**Work instructions**
Keep to the lines from the one with "[606,250,919,273] The SmartThings" through the end of the data, and write them out exactly.

(Records from a collection)

● ● ●

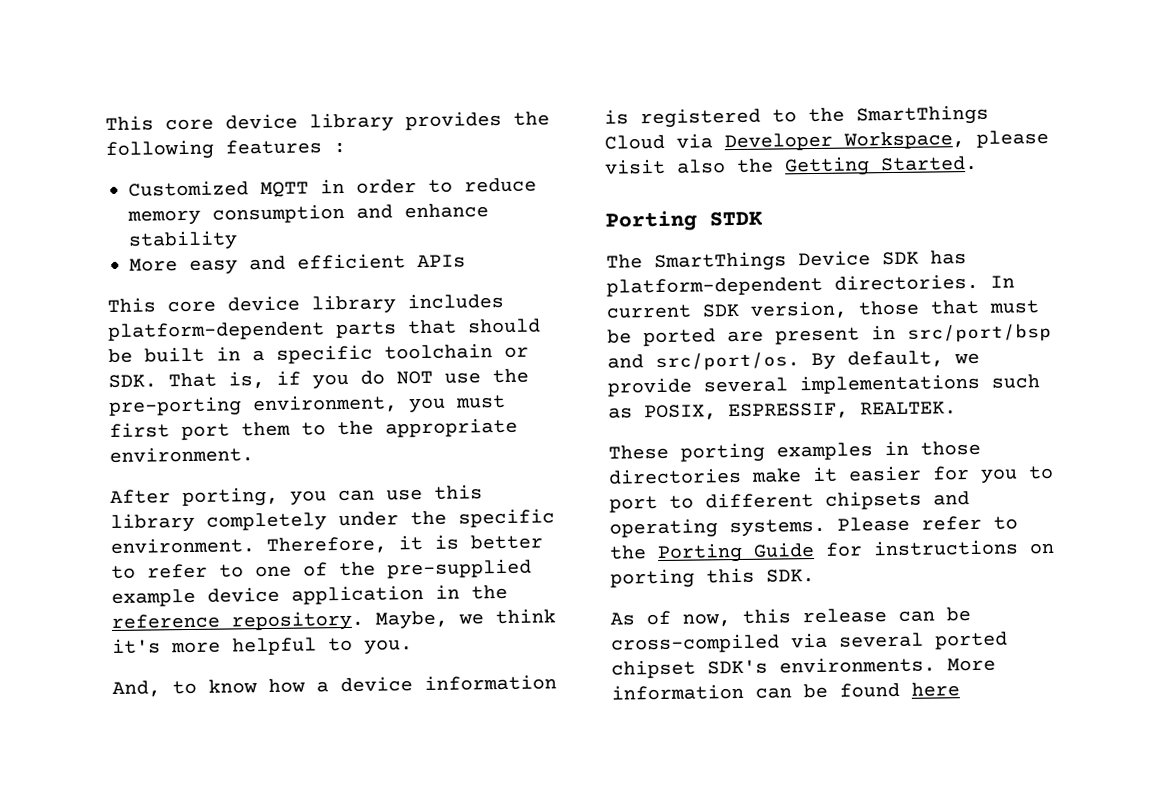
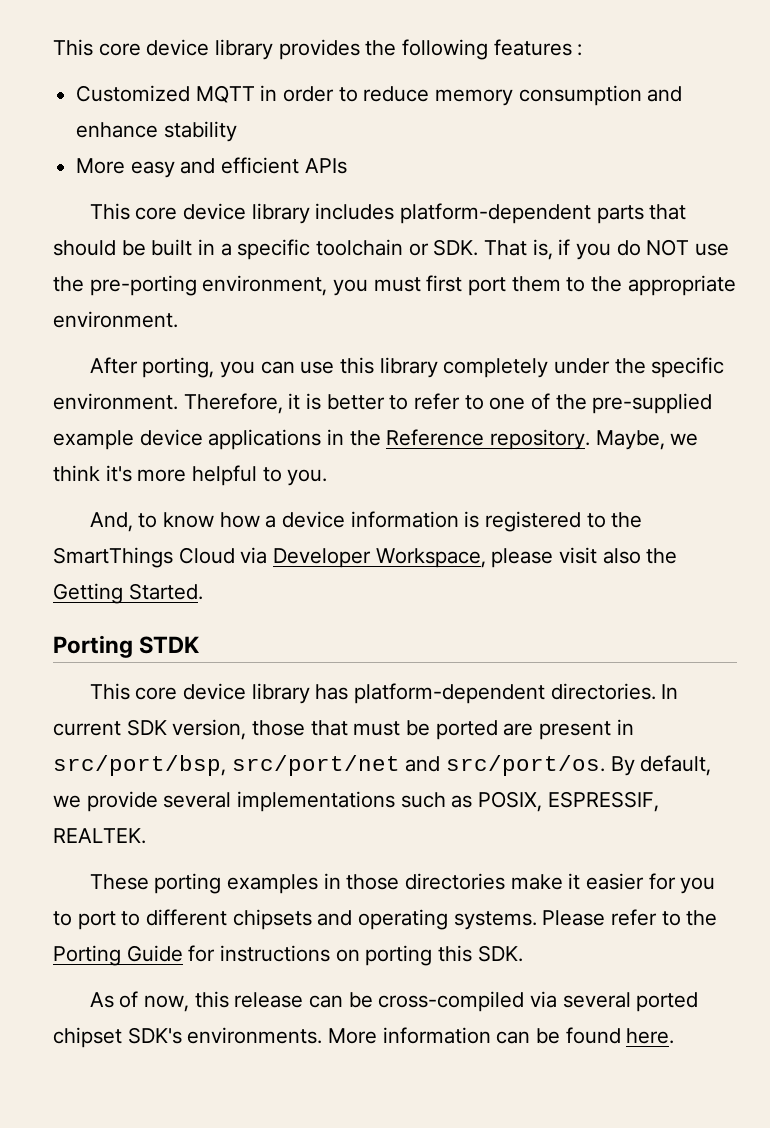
[291,585,424,605] application -> [208,429,322,450] applications
[111,613,220,629] reference -> [386,429,485,446] Reference
[606,250,919,273] The SmartThings Device SDK -> [89,683,310,704] This core device library
[907,322,1052,343] src/port/bsp -> [53,755,400,776] src/port/bsp, src/port/net
[911,682,960,697] here -> [626,1028,675,1044] here.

● ● ●

**Response for this exercise**
[606,250,919,273] The SmartThings Device SDK -> [89,683,310,704] This core device library
[907,322,1052,343] src/port/bsp -> [53,755,400,776] src/port/bsp, src/port/net
[911,682,960,697] here -> [626,1028,675,1044] here.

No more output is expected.